# DOCUMENT EXTRACT
Another four-chapter series, titled Godhand Teru: Chinmoku no Corona 2020 (ゴッドハンド輝 ～沈黙のコロナ2020～), was serialized in the same magazine from June 17 to July 8, 2020. A single tankōbon volume was released on August 17, 2020.

===Drama===
A six-episode television drama adaptation was broadcast on TBS from April 11 to May 16, 2009.

==Reception==
By June 2020, the manga had over 9 million copies in circulation.

# QUESTIONS ON THE MATERIAL
(a) Can you copy the excerpt from "Another four-chapter series, titled" to "May 16, 2009."?
(b) How would you sum up the excerpt in two sentences?

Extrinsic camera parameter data
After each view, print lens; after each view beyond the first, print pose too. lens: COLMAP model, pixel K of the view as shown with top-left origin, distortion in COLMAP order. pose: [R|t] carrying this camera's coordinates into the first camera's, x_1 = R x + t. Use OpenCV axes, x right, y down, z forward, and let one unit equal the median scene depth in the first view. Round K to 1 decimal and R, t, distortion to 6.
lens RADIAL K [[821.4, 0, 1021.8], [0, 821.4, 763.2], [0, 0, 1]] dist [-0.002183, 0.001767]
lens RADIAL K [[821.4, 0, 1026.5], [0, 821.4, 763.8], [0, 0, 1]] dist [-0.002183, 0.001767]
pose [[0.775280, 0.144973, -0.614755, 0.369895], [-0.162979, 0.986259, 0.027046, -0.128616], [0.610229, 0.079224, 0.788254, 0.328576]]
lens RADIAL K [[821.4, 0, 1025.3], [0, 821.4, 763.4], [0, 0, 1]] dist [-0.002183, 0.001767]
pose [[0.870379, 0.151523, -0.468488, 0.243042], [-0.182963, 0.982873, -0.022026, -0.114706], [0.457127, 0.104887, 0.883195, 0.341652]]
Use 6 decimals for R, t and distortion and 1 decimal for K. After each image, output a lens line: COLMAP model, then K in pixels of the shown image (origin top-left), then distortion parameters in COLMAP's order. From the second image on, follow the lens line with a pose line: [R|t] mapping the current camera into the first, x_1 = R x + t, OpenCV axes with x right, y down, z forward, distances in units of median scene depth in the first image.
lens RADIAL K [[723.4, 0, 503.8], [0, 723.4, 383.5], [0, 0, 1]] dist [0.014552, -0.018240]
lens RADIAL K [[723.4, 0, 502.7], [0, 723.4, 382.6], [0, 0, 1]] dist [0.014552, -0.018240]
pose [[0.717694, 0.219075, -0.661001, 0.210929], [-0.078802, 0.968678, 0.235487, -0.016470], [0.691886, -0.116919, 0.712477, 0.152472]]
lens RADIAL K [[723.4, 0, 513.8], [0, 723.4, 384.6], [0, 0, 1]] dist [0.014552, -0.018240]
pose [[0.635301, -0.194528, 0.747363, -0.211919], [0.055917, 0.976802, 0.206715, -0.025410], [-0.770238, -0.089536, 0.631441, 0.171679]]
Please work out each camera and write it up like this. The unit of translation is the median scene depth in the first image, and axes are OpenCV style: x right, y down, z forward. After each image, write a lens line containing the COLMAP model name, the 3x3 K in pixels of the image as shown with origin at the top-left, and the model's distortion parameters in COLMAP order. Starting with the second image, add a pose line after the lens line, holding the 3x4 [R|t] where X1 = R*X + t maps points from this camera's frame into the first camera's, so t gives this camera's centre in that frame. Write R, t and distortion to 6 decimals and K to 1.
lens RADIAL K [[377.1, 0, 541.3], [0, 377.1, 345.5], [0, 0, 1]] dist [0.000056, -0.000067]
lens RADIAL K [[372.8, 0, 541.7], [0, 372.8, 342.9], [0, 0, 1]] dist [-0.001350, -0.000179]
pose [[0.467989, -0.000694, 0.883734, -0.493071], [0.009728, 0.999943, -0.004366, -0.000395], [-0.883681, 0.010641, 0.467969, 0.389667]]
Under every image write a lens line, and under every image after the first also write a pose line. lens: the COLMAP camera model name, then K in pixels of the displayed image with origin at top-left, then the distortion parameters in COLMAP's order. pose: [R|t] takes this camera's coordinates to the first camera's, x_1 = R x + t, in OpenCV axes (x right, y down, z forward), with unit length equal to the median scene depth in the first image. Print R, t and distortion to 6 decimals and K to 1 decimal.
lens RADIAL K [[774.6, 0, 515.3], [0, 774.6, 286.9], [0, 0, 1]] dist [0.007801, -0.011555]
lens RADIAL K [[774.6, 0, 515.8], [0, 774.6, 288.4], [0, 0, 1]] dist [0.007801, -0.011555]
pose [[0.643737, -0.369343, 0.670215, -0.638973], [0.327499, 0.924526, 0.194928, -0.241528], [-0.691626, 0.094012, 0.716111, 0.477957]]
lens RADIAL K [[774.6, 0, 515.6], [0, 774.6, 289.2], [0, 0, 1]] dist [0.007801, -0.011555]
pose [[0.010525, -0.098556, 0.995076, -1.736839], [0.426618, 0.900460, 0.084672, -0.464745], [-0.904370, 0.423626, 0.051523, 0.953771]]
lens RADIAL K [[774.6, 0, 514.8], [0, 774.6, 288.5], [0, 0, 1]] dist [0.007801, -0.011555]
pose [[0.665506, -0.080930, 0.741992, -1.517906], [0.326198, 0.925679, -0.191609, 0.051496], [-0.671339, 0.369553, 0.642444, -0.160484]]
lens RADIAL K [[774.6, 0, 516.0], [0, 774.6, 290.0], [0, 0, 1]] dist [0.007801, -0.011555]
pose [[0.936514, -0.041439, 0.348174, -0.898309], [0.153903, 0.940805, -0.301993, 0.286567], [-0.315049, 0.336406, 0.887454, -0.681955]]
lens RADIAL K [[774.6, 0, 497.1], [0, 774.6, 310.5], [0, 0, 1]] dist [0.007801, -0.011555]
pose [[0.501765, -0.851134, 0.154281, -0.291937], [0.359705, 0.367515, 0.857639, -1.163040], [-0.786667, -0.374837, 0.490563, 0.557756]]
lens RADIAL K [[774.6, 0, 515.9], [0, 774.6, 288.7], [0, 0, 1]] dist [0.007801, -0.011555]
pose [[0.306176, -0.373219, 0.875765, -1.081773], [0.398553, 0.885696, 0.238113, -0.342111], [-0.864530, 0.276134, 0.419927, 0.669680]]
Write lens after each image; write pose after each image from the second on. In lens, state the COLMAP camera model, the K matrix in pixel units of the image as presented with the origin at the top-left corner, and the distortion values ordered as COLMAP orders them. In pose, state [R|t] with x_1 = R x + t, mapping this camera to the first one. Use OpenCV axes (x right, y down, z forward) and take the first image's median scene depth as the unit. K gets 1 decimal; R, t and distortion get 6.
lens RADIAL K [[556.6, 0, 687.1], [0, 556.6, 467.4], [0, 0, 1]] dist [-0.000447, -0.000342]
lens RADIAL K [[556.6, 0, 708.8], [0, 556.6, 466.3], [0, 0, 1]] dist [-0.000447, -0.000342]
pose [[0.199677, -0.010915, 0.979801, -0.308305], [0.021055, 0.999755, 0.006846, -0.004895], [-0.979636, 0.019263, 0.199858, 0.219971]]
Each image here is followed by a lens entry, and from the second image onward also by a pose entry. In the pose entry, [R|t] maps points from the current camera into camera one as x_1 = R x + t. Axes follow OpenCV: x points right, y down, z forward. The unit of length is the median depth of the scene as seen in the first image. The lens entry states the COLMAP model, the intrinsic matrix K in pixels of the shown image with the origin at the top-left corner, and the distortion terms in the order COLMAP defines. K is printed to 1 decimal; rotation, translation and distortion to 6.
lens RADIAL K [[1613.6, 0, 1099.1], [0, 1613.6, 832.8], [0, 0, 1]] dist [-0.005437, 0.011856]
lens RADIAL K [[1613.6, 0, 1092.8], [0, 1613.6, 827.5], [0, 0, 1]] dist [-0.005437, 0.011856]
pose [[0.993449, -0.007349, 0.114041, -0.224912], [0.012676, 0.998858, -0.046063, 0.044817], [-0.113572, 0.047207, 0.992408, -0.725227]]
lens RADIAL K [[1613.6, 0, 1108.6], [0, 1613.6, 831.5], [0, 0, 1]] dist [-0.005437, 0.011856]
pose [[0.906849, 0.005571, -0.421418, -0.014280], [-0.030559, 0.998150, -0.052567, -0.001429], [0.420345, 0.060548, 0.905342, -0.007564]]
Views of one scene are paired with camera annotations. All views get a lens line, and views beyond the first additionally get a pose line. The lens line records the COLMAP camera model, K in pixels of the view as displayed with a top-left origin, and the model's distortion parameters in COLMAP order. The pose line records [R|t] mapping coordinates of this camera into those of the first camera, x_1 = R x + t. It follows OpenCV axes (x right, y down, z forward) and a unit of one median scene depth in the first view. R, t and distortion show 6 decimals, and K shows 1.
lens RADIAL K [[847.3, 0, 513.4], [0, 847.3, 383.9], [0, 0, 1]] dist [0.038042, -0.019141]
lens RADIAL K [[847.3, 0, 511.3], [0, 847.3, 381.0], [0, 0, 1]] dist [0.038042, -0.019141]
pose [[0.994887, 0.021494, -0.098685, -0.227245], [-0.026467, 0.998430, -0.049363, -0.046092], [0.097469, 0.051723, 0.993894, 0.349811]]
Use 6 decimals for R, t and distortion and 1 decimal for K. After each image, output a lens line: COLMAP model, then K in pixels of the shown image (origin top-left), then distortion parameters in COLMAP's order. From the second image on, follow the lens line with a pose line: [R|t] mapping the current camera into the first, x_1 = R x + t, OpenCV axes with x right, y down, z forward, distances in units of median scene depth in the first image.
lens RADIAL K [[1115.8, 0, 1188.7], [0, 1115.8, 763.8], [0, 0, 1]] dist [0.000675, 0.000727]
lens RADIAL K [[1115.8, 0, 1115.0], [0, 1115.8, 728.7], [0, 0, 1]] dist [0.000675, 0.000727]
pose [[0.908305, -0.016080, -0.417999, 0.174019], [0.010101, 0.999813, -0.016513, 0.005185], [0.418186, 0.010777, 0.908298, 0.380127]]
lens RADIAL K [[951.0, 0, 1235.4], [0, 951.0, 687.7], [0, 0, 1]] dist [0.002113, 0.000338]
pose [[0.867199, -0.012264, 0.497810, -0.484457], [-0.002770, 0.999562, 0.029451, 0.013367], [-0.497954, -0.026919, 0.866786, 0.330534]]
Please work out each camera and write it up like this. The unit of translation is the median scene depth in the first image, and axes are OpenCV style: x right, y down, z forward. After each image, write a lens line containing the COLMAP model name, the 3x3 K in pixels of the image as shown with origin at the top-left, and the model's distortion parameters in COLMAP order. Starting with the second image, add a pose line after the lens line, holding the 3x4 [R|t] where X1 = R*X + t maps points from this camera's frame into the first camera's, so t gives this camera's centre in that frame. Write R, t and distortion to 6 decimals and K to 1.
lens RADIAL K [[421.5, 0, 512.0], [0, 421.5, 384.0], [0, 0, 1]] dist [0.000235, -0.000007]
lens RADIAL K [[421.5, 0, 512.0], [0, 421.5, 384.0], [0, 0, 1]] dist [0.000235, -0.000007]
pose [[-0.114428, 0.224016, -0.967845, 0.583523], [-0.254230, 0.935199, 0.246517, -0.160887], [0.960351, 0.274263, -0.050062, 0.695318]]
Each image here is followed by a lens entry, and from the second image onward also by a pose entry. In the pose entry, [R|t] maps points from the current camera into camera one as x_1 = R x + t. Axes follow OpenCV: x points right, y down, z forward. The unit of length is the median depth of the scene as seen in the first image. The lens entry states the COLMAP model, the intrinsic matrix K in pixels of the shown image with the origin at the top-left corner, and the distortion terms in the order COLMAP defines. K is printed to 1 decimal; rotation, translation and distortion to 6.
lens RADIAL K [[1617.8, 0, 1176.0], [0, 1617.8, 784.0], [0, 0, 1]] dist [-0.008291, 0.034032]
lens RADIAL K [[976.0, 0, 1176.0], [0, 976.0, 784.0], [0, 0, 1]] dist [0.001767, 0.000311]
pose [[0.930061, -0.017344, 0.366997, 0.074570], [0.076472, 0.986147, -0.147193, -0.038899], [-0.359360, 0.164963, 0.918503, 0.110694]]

# ANSWERS TO THE EXERCISE
(a)
Another four-chapter series, titled Godhand Teru: Chinmoku no Corona 2020 (ゴッドハンド輝 ～沈黙のコロナ2020～), was serialized in the same magazine from June 17 to July 8, 2020. A single tankōbon volume was released on August 17, 2020.

===Drama===
A six-episode television drama adaptation was broadcast on TBS from April 11 to May 16, 2009.

(b) A four-chapter series, Godhand Teru: Chinmoku no Corona 2020, was serialized in the same magazine from June 17 to July 8, 2020, and a single tankōbon volume followed on August 17, 2020. A six-episode television drama adaptation aired on TBS from April 11 to May 16, 2009, and by June 2020 the manga had over 9 million copies in circulation.